### What is required
For the word "ring", search the records and show each line in which it occurs.

Items from a dataset:

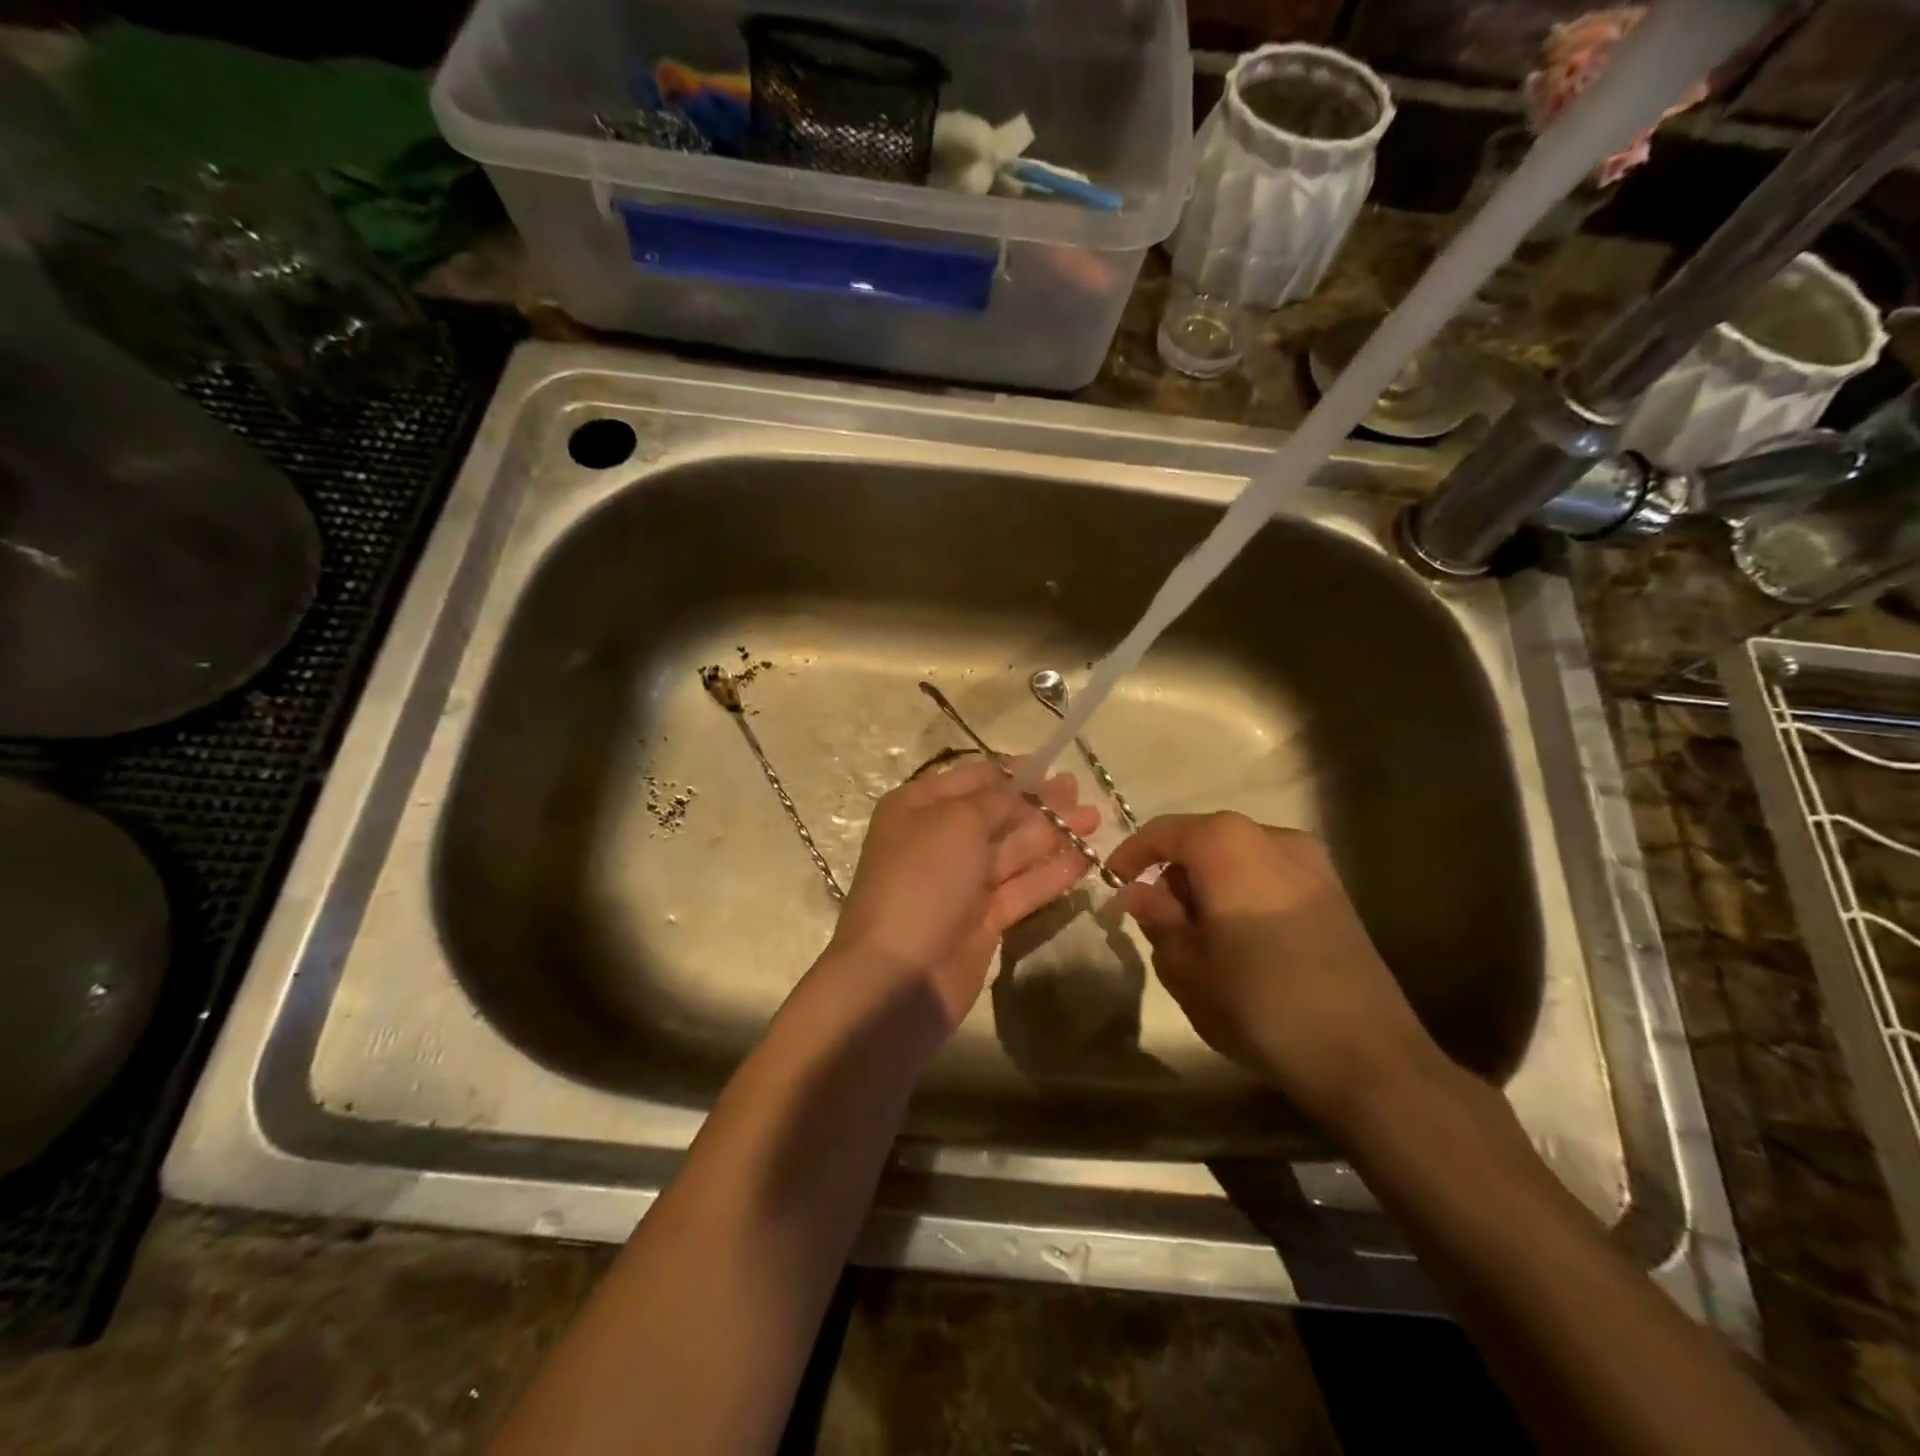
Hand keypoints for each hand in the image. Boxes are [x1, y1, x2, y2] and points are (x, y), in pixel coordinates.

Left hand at [822, 757, 1099, 1032]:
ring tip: (1094, 820)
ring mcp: (962, 883)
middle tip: (1080, 792)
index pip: (972, 779)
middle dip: (1039, 803)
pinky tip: (1085, 859)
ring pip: (1014, 851)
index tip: (1049, 766)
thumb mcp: (956, 822)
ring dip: (1053, 834)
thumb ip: (995, 801)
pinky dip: (1052, 873)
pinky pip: (1023, 888)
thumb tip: (1021, 792)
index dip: (1011, 772)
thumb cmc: (922, 880)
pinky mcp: (984, 920)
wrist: (900, 975)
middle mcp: (938, 840)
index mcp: (918, 808)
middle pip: (997, 814)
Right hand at [1109, 813, 1446, 1129]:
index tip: (1113, 882)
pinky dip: (1243, 892)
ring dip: (1209, 884)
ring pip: (1239, 857)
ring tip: (1199, 935)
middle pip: (1204, 840)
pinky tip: (1242, 940)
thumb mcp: (1186, 965)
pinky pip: (1270, 875)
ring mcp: (1312, 862)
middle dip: (1174, 873)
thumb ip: (1157, 919)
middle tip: (1157, 919)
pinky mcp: (1335, 892)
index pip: (1164, 832)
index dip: (1132, 854)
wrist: (1366, 1055)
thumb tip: (1139, 893)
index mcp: (1227, 845)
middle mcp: (1272, 837)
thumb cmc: (1258, 1003)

### Exercise output
ring tip: (1094, 820)
ring mcp: (962, 883)
ring pip: (1014, 851)
ring dip: (1053, 834)
ring dip: (1209, 884)
ring pip: (1239, 857)
ring tip: (1199, 935)
ring mcp: (1312, 862)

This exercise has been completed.